More professional outdoor explorers will also bring hand-held GPS devices, such as satellite phones.
Today, about 93% of search and rescue cases can be solved within 24 hours.
If Randy lived in the 21st century, he might be able to get out of the mountains alive. Unfortunately, the fate of the individual is ultimately limited by the progress of the times.
Cover source: Strange Outdoors
Reference:
[1] Eric Brem. The last season of Yamanaka, Shanghai Academy of Social Sciences Press
[2] Caroline Rose. Mapping Technology in Wilderness Search and Rescue,University of Wisconsin-Madison,2015
[3] Heggie, T. W., and M. E. Amundson. 2009. "Dead men walking: search and rescue in US National Parks." Wilderness and Environmental Medicine 20 (3): 244249.
[4] Eric K. Hung, David A. Townes. Search and Rescue in Yosemite National Park: a 10-Year Review Wilderness and Environmental Medicine, 18,111116 (2007)
[5] "The Ranger Who Never Returned" 2006. Outside Online.

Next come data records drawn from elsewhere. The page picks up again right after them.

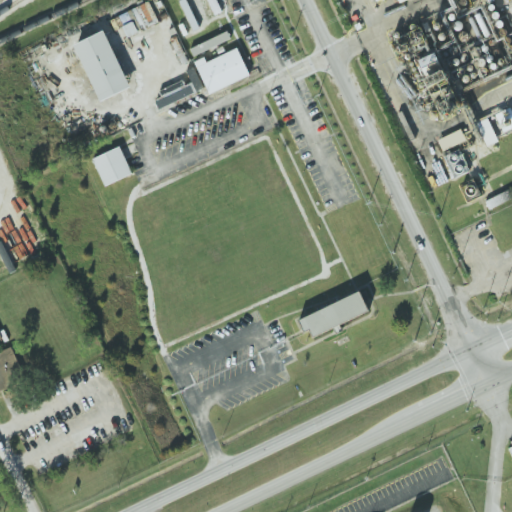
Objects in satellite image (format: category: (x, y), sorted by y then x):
road: (244, 0)
railway: (9, 5)
road: (372, 16)
building: (137, 18)
railway: (40, 19)
road: (263, 38)
building: (209, 43)
building: (101, 65)
building: (101, 66)
building: (222, 70)
road: (399, 81)
road: (263, 84)
building: (174, 92)
road: (207, 109)
road: (297, 110)
building: (495, 125)
road: (248, 127)
building: (451, 139)
road: (179, 159)
building: (455, 163)
building: (111, 165)
building: (111, 166)
road: (394, 175)
building: (497, 199)
road: (480, 256)
road: (483, 283)
building: (333, 314)
road: (255, 331)
road: (496, 344)
traffic signals: (480, 352)
road: (488, 365)
road: (504, 374)
traffic signals: (496, 378)
road: (452, 399)
road: (108, 404)
road: (506, 423)
road: (499, 429)
road: (314, 432)
road: (211, 439)
building: (510, 447)
road: (314, 466)
road: (14, 480)
road: (400, 492)
road: (491, 495)
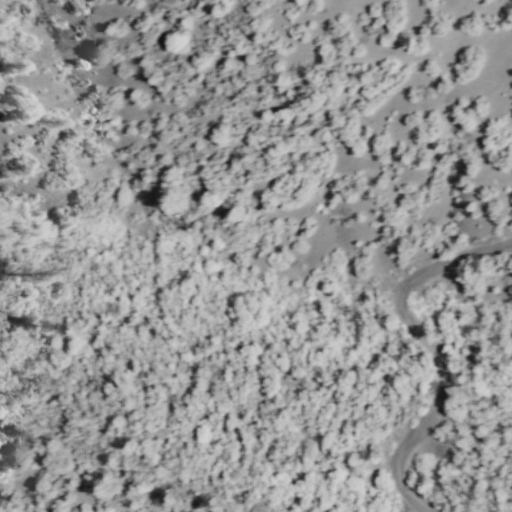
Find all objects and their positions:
road: (427, 352)
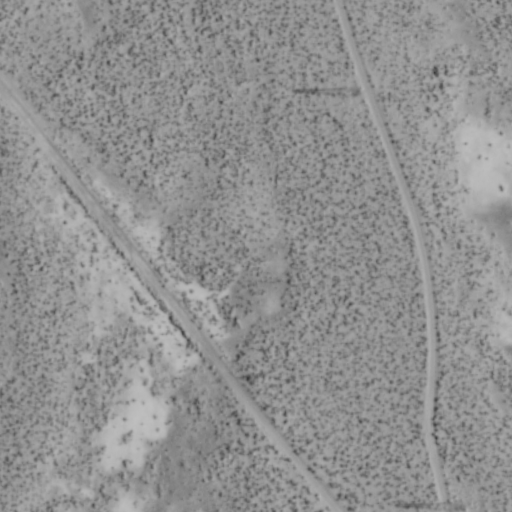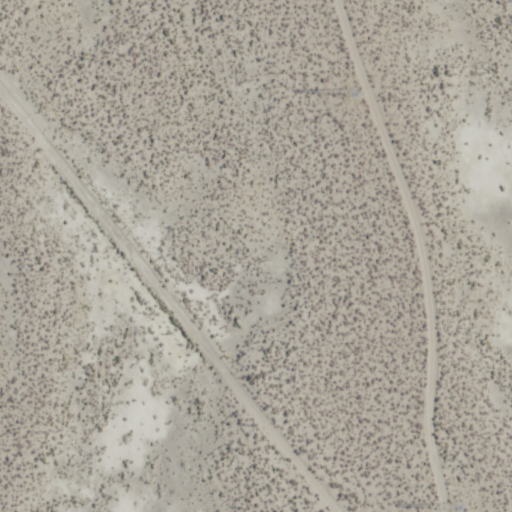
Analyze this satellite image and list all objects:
power tower: (354, 88)
road: (422, 250)
road: (170, 300)
power tower: (459, 501)
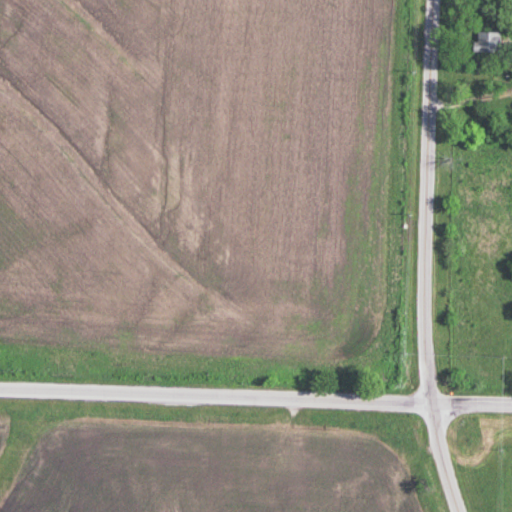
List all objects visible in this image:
building: (487, 40)
road: (473, 95)
road: (426, 257)
road: (255, 394)
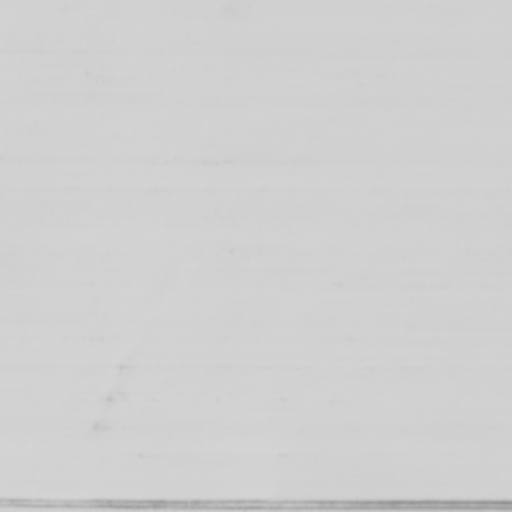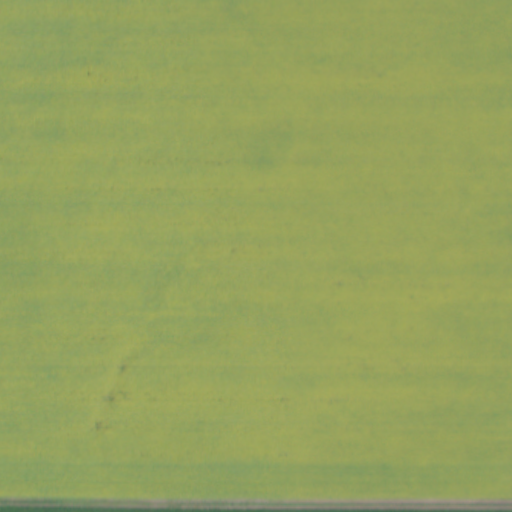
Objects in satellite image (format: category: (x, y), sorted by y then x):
road: (255, 495)
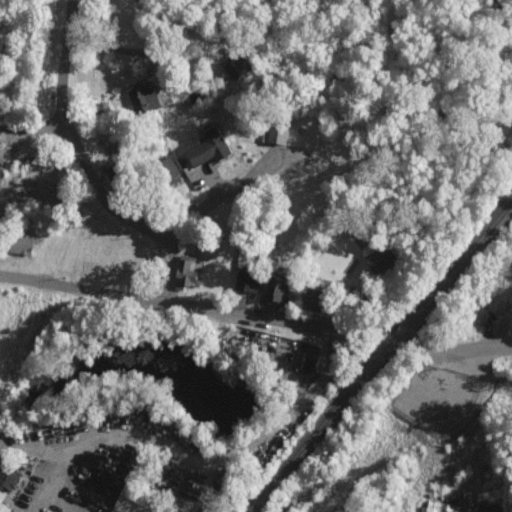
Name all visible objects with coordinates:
road: (145, 51)
building: (235, 66)
building: (139, 98)
road: (28, 129)
building: (274, 129)
building: (203, 149)
road: (81, 170)
building: (164, 171)
road: (219, 199)
building: (20, 242)
building: (376, 259)
building: (183, 272)
building: (243, 281)
road: (86, 287)
building: (271, 290)
building: (307, 300)
road: (281, 321)
road: (457, 348)
railway: (380, 356)
road: (232, 458)
building: (4, 483)
road: (52, 483)
road: (62, 499)
building: (129, 500)
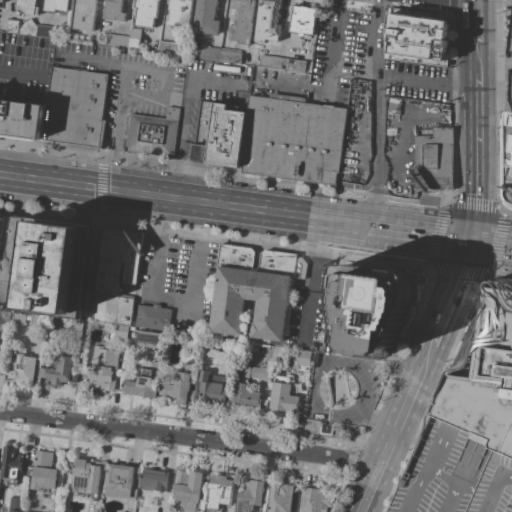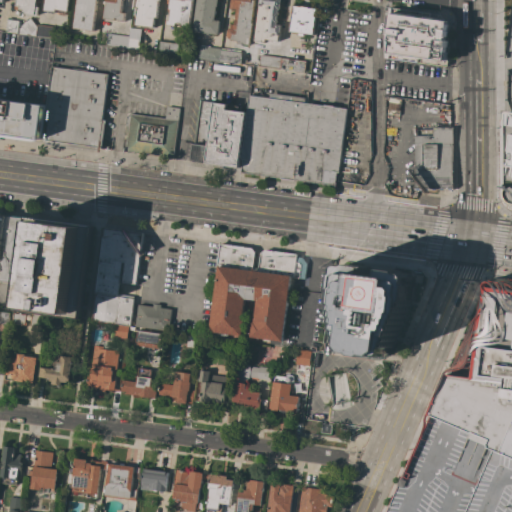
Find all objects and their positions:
building: (1, 0)
road: (467, 1)
road: (477, 1)
building: (0, 2)
building: (55, 5)
building: (56, 5)
building: (25, 6)
building: (27, 6)
building: (112, 9)
building: (114, 10)
building: (144, 12)
building: (146, 12)
building: (180, 12)
building: (178, 13)
building: (84, 14)
building: (83, 15)
building: (205, 17)
building: (206, 17)
building: (303, 19)
building: (301, 20)
building: (240, 21)
building: (242, 21)
building: (266, 21)
building: (268, 21)
road: (285, 23)
road: (477, 23)
building: (13, 25)
building: (29, 27)
building: (48, 31)
building: (418, 36)
building: (135, 38)
building: (415, 39)
building: (114, 40)
building: (118, 40)
road: (332, 47)
building: (169, 48)
building: (209, 52)
building: (207, 53)
building: (231, 55)
road: (477, 60)
building: (270, 62)
building: (280, 63)
building: (293, 65)
road: (20, 66)
road: (509, 68)
road: (427, 81)
road: (504, 90)
road: (120, 93)
building: (76, 108)
building: (59, 110)
road: (498, 110)
road: (376, 112)
building: (22, 119)
building: (505, 129)
building: (203, 130)
building: (152, 133)
building: (226, 136)
building: (293, 139)
road: (178, 140)
road: (476, 157)
building: (433, 160)
road: (101, 186)
traffic signals: (101, 188)
road: (161, 196)
road: (448, 206)
road: (334, 219)
road: (406, 229)
road: (490, 234)
traffic signals: (469, 238)
building: (11, 246)
road: (488, 252)
road: (317, 253)
building: (53, 267)
building: (116, 275)
building: (113, 277)
building: (252, 290)
building: (254, 290)
helipad: (379, 294)
road: (153, 297)
building: (373, 306)
building: (372, 308)
road: (307, 314)
building: (152, 316)
building: (4, 317)
building: (153, 317)
road: (87, 318)
building: (20, 319)
building: (37, 321)
building: (55, 324)
building: (203, 330)
building: (119, 331)
road: (434, 331)
building: (148, 339)
building: (149, 339)
building: (193, 341)
building: (205, 341)
building: (225, 345)
building: (0, 352)
building: (302, 357)
building: (303, 357)
building: (19, 368)
building: (22, 368)
building: (103, 368)
road: (356, 369)
building: (2, 370)
building: (58, 370)
building: (102, 370)
building: (254, 371)
building: (54, 372)
building: (252, 372)
building: (484, 377)
building: (139, 384)
building: (141, 385)
building: (179, 386)
building: (212, 387)
building: (164, 388)
building: (179, 388)
building: (210, 388)
building: (244, 395)
building: (283, 395)
building: (248, 398)
building: (281, 398)
road: (320, 409)
road: (36, 415)
road: (377, 416)
road: (225, 441)
road: (385, 450)
building: (9, 463)
building: (11, 463)
road: (66, 466)
building: (43, 471)
building: (43, 471)
parking garage: (455, 475)
building: (455, 475)
building: (85, 476)
building: (87, 476)
building: (153, 480)
building: (154, 480)
building: (119, 481)
building: (121, 481)
building: (187, 488)
building: (186, 489)
building: (223, 489)
building: (217, 492)
road: (366, 494)
building: (250, 496)
building: (249, 497)
building: (279, 497)
building: (281, 497)
building: (311, 500)
building: (314, 500)
building: (14, 504)
building: (15, 504)
building: (27, 511)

[6] The disturbing death of Ranger Randy Morgenson in Sequoia and Kings Canyon National Parks-StrangeOutdoors.com
[7] "Kings Canyon Searchers End Hunt For Ranger" 1996. Los Angeles Times.
[8] "Ranger Randy Morgenson's Epitaph In The Sky" 2019. Backpacker.
[9] "CASIE: Articles From" Response "I. 2022. Math.Arizona.Edu.
[10] "Which Strangeoutdoors.Com. National Park Has The Greatest Number Of SAR Incidents?-Questions And Answers-Strangeoutdoors.Com". 2020.
[11] "Which National Park Has The Most Disappearances?" 2022. Trail And Summit.